Get real Paulo. Have you never seen a Star Class sailboat? Chines have been around forever. We had chines before anyone knoew what a "solo racer" was.
The TP52 is the most succesful of the box rule classes and they do not have chines. Be careful how you use the term "box rule" it is very specific. In fact the sterns of the fastest TP52's are what I'd call "anti-chine".
There is here a big confusion and I only understood why you were talking about chines to gain interior space in cruising boats when we talked about the Hunter 40 that use that old type of chines used on the 50's and 60's (on the waterline). I was never referring to those chines but to modern ones that started to be use some years back and that in fact were developed on solo racers. They are not used the same way regarding the hull shape.
Regarding TP52 and top crewed racing boats not using chines I have been saying that for a while and if you see my last post regarding your example of the two little wheels example you can see why.

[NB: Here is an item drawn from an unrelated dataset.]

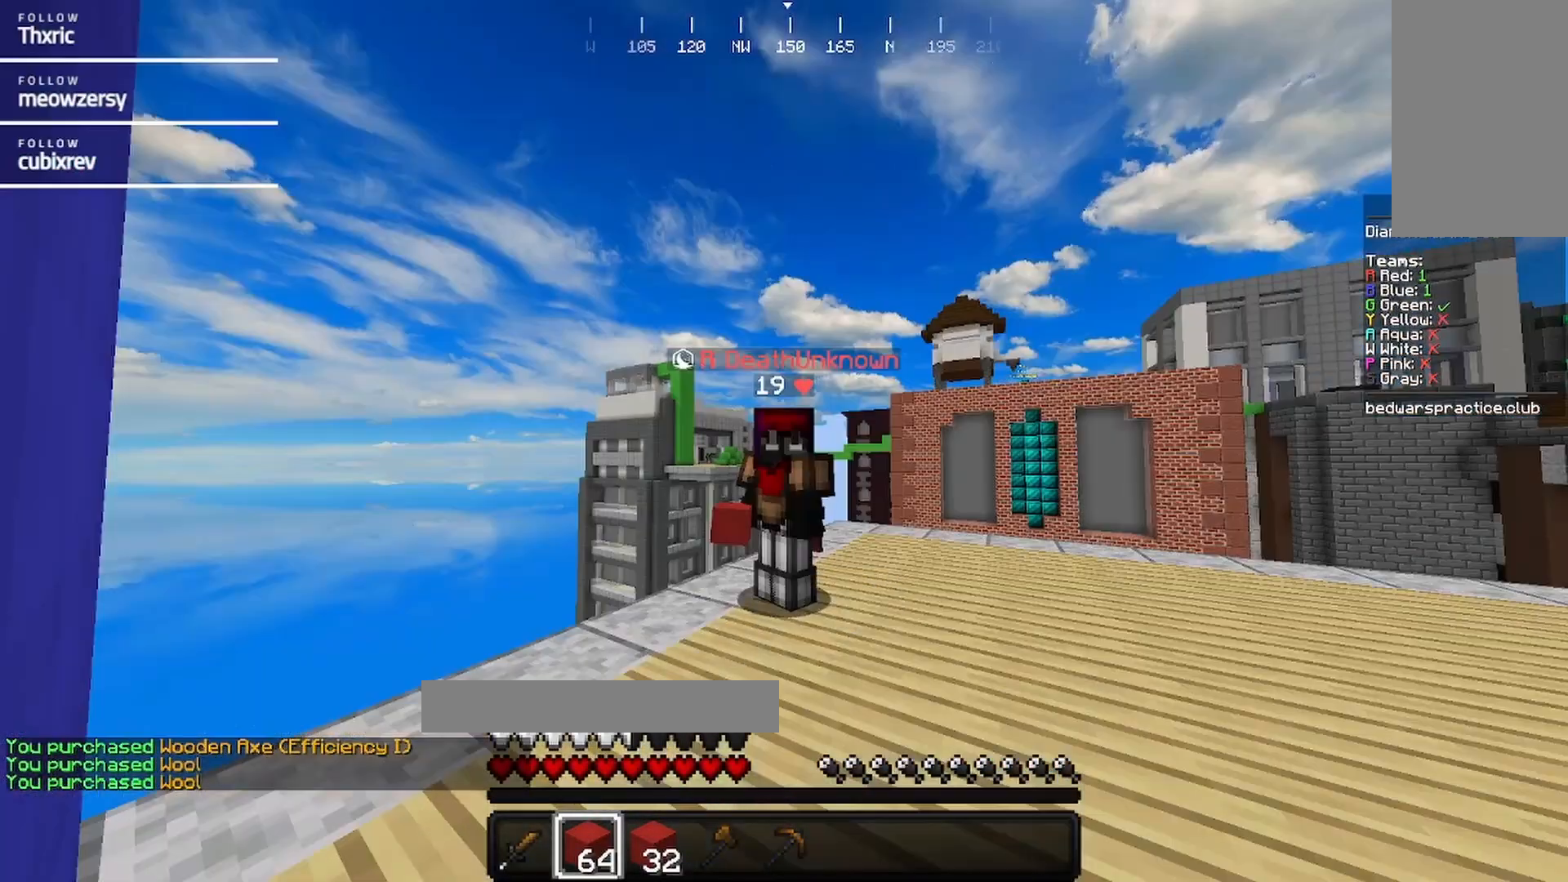
{"keys": ["d", "w"], "mouse": [], "events": [[284, "d", "down"], [450, "w", "down"]]}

Let me remember how this discussion of chines started:
Originally Posted by PCP
I have posted this on another thread, that one already mentioned about chines:
I would like the collaboration of all regarding this subject, I mean if chines regarding solo boats, short crewed racing boats or long distance offshore racers seem to be a reality in modern top performance designs, in what regards top performance regatta boats things are not so clear and I would say that chines are not a performance option...or maybe they are and are not so widely used yet.
I would like to follow that trend here (regatta boats) and I ask the collaboration of all in what regards to have a look at new designs: are the chines an advantage in this case, or not? The answer relates in knowing if the chines relates with an absolute sailing performance or relates with a better control with a small loss of absolute performance, better control that in some cases can translate in better overall performance.
Only interested in very recent designs since only those will be relevant:
Just for starters:
The Farr 400 has chines:
The Ker 40 and the none of the TP 50 (that I know off) has chines:
I have been trying to explain what is obvious to me and that you have made clear with that example of the 2 little auxiliary wheels.
The interesting point for me is to know is what is at bold in the quoted post:to know if in racing crewed boats designed to have a balanced performance upwind and downwind, like the regatta boats for IRC or One design races, the chines are useful or not.
The rest is history, I mean their use in solo racers and cruisers are in plain view and they are used by the best NA with experience in chines. The interesting discussion is if they are useful on pure racing boats with a full crew and a balanced performance. That is where there are some boats with chines and many some without them. There is where the discussion is interesting.
By the way, the TP52 championship is sailed regatta style and has as much upwind sailing as downwind sailing. They can compete with narrower boats if they want. Designers don't make them because they would lose too much on the downwind legs regarding to what they can gain on the upwind ones.